Extract provided:

Earth Must Be Ready for Next Big Solar Storm

A close-up, profile view of an active region in extreme ultraviolet light showcased several small spurts of plasma as they flickered out and retreated back into the Sun over about 13 hours (June 16, 2011). This wavelength captures ionized Helium at about
A close-up, profile view of an active region in extreme ultraviolet light showcased several small spurts of plasma as they flickered out and retreated back into the sun over about 13 hours (June 16, 2011). This wavelength captures ionized helium at about 60,000 degrees not far above the sun's surface. Flashes of small solar flares can be seen triggering most of these spurts. (Image credit: Solar Dynamics Observatory)

In September 1859, the sun unleashed one of the most powerful storms in recorded history. The solar eruption induced electrical currents that set telegraph offices on fire and sparked dramatic displays of northern lights over Cuba and Hawaii.

Scientists and officials from a range of organizations gathered in Washington, D.C., yesterday (June 21) to ask a simple but frightening question: What if it happens again?

"A similar storm today might knock us for a loop," Lika Guhathakurta, a solar physicist at NASA headquarters, said. "Modern society depends on high-tech systems such as smart power grids, GPS and satellite communications — all of which are vulnerable to solar storms." [Infographic: Anatomy of Sun Storms and Solar Flares]

More technology, more vulnerabilities

Guhathakurta was one of more than a hundred attendees of the fifth annual Space Weather Enterprise Forum. SWEF aims to raise awareness of space weather and its effects on society, especially among policymakers and emergency responders. Yesterday's meeting drew representatives of the United Nations, Congress, NASA, power companies and more.

Exercise 1: According to the solar storm article, in what month and year did the sun unleash one of the most powerful storms in recorded history?
Exercise 2: From the solar storm article, pull out the passage between "More technology, more" and "companies and more.", inclusive.

Study material:
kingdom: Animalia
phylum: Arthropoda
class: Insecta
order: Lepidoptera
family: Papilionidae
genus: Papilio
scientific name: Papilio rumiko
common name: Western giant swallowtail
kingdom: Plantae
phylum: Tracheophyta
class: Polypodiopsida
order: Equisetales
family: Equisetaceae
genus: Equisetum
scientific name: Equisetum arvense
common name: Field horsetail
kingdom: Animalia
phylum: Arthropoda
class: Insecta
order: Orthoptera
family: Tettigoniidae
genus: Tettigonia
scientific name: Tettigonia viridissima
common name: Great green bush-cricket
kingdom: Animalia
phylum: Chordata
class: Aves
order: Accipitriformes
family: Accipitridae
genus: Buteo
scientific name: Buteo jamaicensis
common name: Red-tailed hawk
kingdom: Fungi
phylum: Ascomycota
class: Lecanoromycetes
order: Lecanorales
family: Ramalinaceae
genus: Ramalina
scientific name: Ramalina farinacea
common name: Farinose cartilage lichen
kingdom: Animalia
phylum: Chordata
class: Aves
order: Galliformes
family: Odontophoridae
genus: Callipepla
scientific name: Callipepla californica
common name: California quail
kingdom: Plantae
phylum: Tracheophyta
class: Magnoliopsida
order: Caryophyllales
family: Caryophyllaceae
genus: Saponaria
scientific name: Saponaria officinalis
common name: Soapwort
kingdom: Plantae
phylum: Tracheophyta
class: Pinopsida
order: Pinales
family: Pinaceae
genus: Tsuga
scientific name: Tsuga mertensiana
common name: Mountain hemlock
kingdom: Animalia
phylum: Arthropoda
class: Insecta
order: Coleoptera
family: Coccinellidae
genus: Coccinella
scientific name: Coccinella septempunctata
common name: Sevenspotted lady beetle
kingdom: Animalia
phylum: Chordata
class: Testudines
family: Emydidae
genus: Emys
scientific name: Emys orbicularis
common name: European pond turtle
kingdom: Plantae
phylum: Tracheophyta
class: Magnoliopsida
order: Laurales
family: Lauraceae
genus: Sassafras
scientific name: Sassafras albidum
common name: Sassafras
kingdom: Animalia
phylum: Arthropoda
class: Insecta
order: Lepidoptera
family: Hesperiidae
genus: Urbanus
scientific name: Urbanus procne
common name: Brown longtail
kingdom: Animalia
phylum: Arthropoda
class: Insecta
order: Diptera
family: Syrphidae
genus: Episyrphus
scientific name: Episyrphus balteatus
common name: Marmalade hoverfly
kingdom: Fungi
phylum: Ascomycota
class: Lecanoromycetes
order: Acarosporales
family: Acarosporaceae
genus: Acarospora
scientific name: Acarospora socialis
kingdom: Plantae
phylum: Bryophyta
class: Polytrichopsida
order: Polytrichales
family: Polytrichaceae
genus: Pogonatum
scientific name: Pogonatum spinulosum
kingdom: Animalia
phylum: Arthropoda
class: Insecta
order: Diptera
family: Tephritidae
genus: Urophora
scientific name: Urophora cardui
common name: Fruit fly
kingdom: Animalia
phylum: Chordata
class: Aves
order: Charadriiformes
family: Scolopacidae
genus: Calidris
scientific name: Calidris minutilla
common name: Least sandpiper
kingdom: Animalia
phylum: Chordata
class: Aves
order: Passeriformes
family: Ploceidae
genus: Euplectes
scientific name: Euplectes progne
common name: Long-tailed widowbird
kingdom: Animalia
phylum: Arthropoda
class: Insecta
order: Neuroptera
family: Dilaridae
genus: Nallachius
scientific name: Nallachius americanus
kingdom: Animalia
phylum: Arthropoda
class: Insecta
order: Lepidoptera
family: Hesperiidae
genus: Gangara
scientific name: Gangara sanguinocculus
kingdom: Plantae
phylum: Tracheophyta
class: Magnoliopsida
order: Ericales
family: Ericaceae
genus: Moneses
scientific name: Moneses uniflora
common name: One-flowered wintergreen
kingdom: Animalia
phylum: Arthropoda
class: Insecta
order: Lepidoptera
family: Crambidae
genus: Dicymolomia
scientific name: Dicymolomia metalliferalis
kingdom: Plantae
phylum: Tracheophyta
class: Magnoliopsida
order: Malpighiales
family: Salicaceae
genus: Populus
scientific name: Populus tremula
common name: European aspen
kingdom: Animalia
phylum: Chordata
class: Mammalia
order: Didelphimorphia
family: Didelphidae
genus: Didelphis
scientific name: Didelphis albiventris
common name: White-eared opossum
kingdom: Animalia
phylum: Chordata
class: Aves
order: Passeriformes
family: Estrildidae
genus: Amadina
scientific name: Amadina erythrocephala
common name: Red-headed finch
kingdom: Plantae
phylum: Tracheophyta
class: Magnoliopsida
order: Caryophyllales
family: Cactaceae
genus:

Exercise response 1: September 1859.

Exercise response 2:
More technology, more vulnerabilities

Guhathakurta was one of more than a hundred attendees of the fifth annual Space Weather Enterprise Forum. SWEF aims to raise awareness of space weather and its effects on society, especially among policymakers and emergency responders. Yesterday's meeting drew representatives of the United Nations, Congress, NASA, power companies and more.